Ancak bir hayırseverin katkısı ilk etap için yeterli olduğu için, mağdur aile ve hayırseverin buluşmasına aracı olduk.

İsminin açıklanmasını istemeyen hayırsever ulaşım, konaklama, tedavi bütün masrafları karşılayacağını taahhüt etti.

Pazartesi günü gözleri doğuştan görmeyen Elif, anne ve babası ile birlikte Ankara’nın yolunu tuttu.

Başkent’te en iyi göz hastanelerinde küçük Elif’in dünyaya gözlerini açabilmesi için şu anda gereken her şey yapılıyor.

İşte bu tür duyarlı insanlar bize meleğimizi sevdiriyor ve yaptığımız işin ne kadar önemli olduğunu hatırlatıyor.

Muhabir arkadaşlarımız şayet minik Elif’in dramını haberleştirmemiş olsaydı belki de ömür boyu bu halde kalmış olacaktı.

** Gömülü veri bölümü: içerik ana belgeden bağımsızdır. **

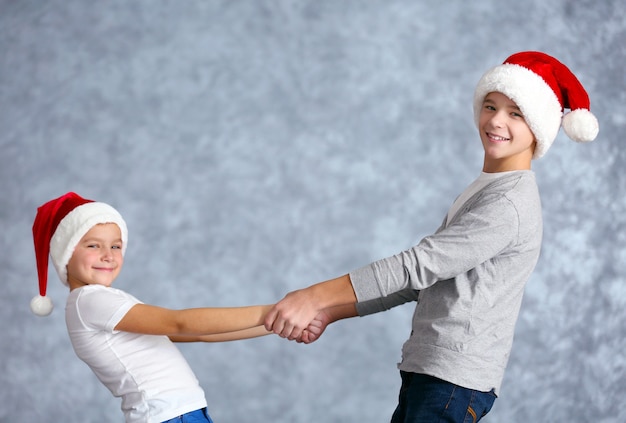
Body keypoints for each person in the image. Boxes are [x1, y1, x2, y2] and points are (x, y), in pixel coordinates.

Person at [264, 51, 599, 422]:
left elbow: (420, 265)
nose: (496, 120)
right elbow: (427, 282)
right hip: (431, 374)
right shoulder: (488, 189)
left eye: (516, 113)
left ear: (540, 126)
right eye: (490, 105)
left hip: (451, 383)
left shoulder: (508, 203)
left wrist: (314, 296)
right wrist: (331, 311)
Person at [30, 192, 272, 423]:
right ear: (65, 255)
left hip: (178, 415)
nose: (108, 255)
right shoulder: (90, 300)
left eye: (115, 246)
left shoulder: (99, 303)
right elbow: (180, 323)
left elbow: (197, 333)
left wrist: (275, 325)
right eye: (94, 246)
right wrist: (276, 310)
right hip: (171, 417)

Gazetemizde yer alan bir mağduriyetin duyarlı bir işadamı tarafından giderilmesi bizi fazlası ile sevindirdi.

Peki, kamu kurumlarının, meslek odalarının ve sağlık sektörünün gazetemizde yer alan mağduriyeti görmezden gelmelerine ne demeli?

Habere konu olan Elif her şeyden önce bir görme engelli ve yoksul bir ailenin çocuğuydu.

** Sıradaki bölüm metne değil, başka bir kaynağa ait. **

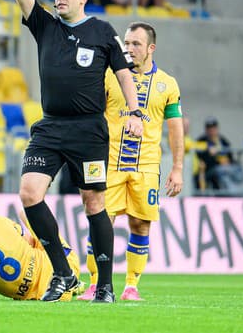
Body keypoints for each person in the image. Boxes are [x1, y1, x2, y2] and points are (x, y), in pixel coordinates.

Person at [0, 0, 143, 303]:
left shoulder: (102, 31)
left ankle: (107, 286)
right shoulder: (45, 25)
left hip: (88, 130)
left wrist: (135, 112)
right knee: (29, 194)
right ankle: (63, 273)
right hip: (50, 127)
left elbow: (124, 74)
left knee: (93, 204)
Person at [78, 21, 184, 302]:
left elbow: (175, 128)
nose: (129, 48)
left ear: (151, 48)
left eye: (136, 44)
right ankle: (95, 283)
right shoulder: (110, 76)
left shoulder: (168, 84)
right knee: (101, 221)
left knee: (140, 225)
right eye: (126, 43)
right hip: (109, 161)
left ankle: (131, 286)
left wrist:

Haberden sonra beklerdik ki kamu kurumları, sağlık sektörü ve meslek odaları Elif’in dramına çare bulmak için sıraya girsinler.

Ancak hiç biri ortalıkta görünmedi ne yazık ki.

Çünkü onlar her sene olduğu bu sene de 3 Aralık Dünya Engeliler Günü için engellilerin duygularını nasıl okşayacaklarının hazırlığını yapıyordu.

Engelliler Haftasında bir mesaj yayınlayarak, engelli insanların yüzüne samimi olmayan bir gülücükle, her birine birer çiçek vererek kandırmaya çalışıyorlar.

3 Aralık’ta (yani dün) beklerdik ki bütün kurumlar çıkıp yıl içerisinde engelliler için neler yaptıklarını, gelecek seneye ilişkin ne tür projeleri olduğunu detaylı bir biçimde ortaya koysunlar.

Ne gezer, hepsi aynı telden çaldı.

Buyurun size bir karanfil, ayrıca gününüzde çok çok kutlu olsun” 

Herkesi oyalıyor, uyutuyorsunuz yıllardır.

Engelliler için nasıl olsa görmüyor, duymuyor, yürüyemiyor veya zihinsel engellidir, anlamazlar deyip kandırmaya çalışmayın...

SİZİN DÜŞÜNCELERİNİZ?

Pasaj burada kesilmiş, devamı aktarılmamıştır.